Klimo Paul, Thompson Clinton J, Kestle John R W, Schmidt Meic H
Department of Neurosurgery, University of Utah, Salt Lake City, UT 84108, USA.
Neuro Oncol. 2005 Jan;7(1):64-76. doi: 10.1215/S1152851704000262.
Radiotherapy has been the primary therapy for managing metastatic spinal disease; however, surgery that decompresses the spinal cord circumferentially, followed by reconstruction and immediate stabilization, has also proven effective. We provide a quantitative comparison between the "new" surgery and radiotherapy, based on articles that report on ambulatory status before and after treatment, age, sex, primary neoplasm pathology, and spinal disease distribution. Ambulation was categorized as "success" or "rescue" (proportion of patients ambulatory after treatment and proportion regaining ambulatory function, respectively). Secondary outcomes were also analyzed. We calculated cumulative success and rescue rates for our ambulatory measurements and quantified heterogeneity using a mixed-effects model. We investigated the source of the heterogeneity in both a univariate and multivariate manner with a meta-regression model. Our analysis included data from 24 surgical articles (999 patients) and 4 radiation articles (543 patients), mostly uncontrolled cohort studies (Class III). Surgical patients were 1.3 times more likely to be ambulatory after treatment and twice as likely to regain ambulatory function. Overall ambulatory success rates for surgery and radiation were 85% and 64%, respectively. Primary pathology was the principal factor determining survival. We present the first known formal meta-analysis using data from nonrandomized clinical studies. Although we attempted to control for imbalances between the surgical and radiation groups, significant heterogeneity undoubtedly still exists. Nonetheless, we believe the differences in the outcomes indicate a true difference resulting from treatment. We conclude that surgery should usually be the primary treatment with radiation given as adjuvant therapy. Neurologic status, overall health, extent of disease (spinal and extraspinal), and primary pathology all impact proper treatment selection.
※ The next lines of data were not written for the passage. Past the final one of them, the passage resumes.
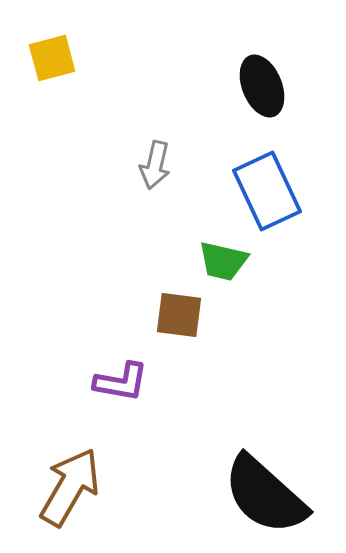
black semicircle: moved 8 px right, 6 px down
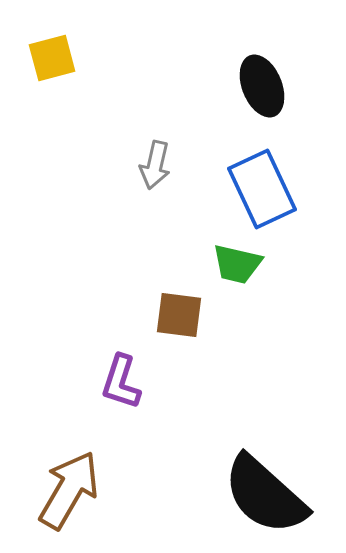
blue rectangle: moved 5 px left, 2 px up
green trapezoid: moved 14 px right, 3 px down
purple L-shape: rotated 98 degrees clockwise
brown arrow: moved 1 px left, 3 px down
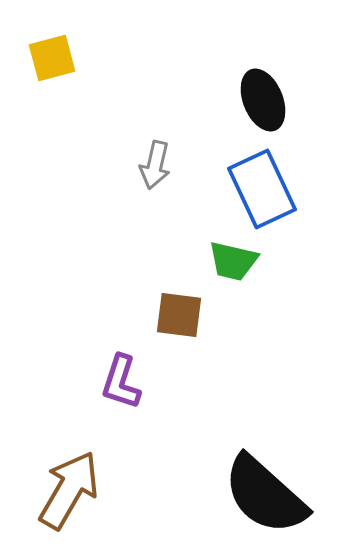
black ellipse: moved 1 px right, 14 px down
green trapezoid: moved 4 px left, 3 px up
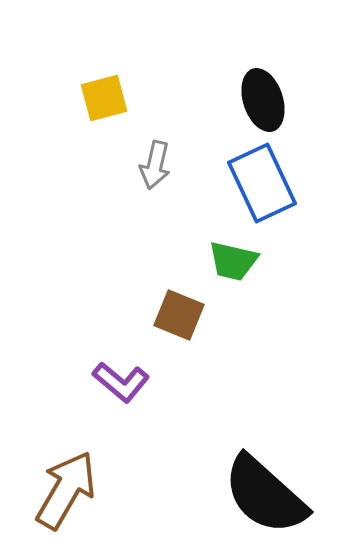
yellow square: moved 52 px right, 40 px down
black ellipse: rotated 4 degrees clockwise
blue rectangle: moved 6 px up
brown square: rotated 15 degrees clockwise
purple L-shape: rotated 68 degrees counterclockwise
brown arrow: moved 3 px left
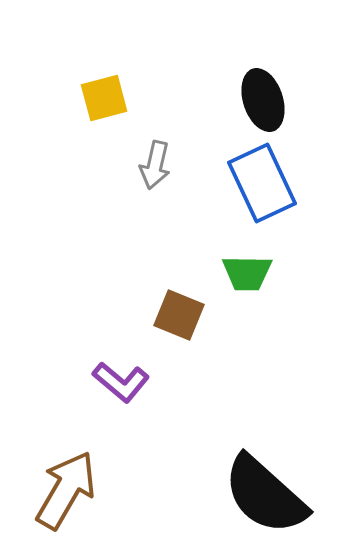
green trapezoid: moved 14 px right, 12 px down; rotated 12 degrees counterclockwise
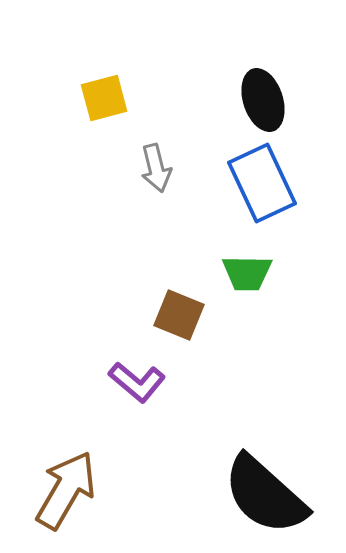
gray arrow: moved 1 px right, 3 px down; rotated 27 degrees counterclockwise
purple L-shape: moved 16 px right
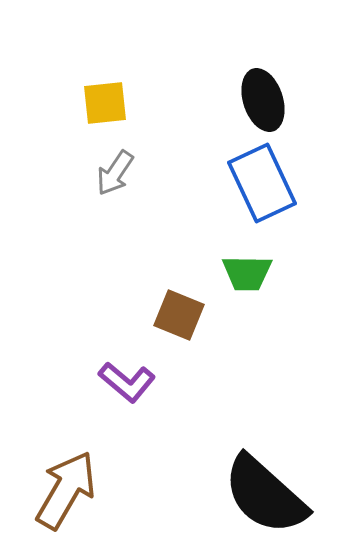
yellow square: moved 1 px right, 5 px down; rotated 9 degrees clockwise
gray arrow: moved 41 px left, 5 px down; rotated 48 degrees clockwise
purple L-shape: moved 10 px left
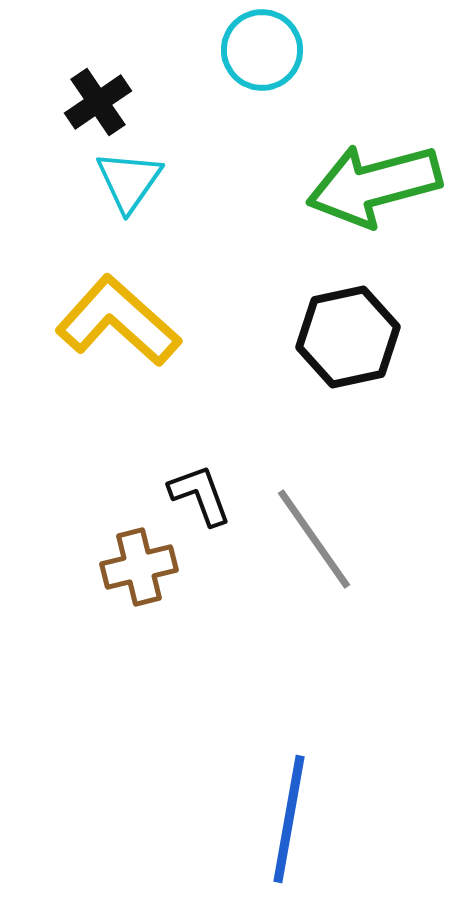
放射治疗一直是转移性脊柱疾病的主要治疗方法;然而,对脊髓进行环形减压、随后进行重建并立即稳定的手术也已证明是有效的。我们根据报道治疗前后活动状态、年龄、性别、原发性肿瘤病理以及脊柱疾病分布的文章,对“新”手术和放射治疗进行了定量比较。活动能力分为“成功”或“挽救”(分别为治疗后能够行走的患者比例和恢复行走功能的比例)。还分析了次要结果。我们计算了活动能力测量的累积成功率和挽救率,并使用混合效应模型对异质性进行了量化。我们使用元回归模型以单变量和多变量方式研究了异质性的来源。我们的分析纳入了24篇手术相关文章(999例患者)和4篇放射治疗相关文章(543例患者)的数据,大多为非对照队列研究(III级)。手术患者治疗后能够行走的可能性是放射治疗患者的1.3倍,恢复行走功能的可能性是放射治疗患者的两倍。手术和放射治疗的总体活动成功率分别为85%和64%。原发性病理是决定生存的主要因素。我们使用非随机临床研究的数据进行了首次已知的正式荟萃分析。尽管我们试图控制手术组和放射治疗组之间的不平衡,但无疑仍存在显著的异质性。尽管如此,我们认为结果的差异表明治疗导致了真正的差异。我们得出结论,手术通常应作为主要治疗方法,放射治疗作为辅助治疗。神经学状态、整体健康状况、疾病范围(脊柱和脊柱外)以及原发性病理都会影响正确的治疗选择。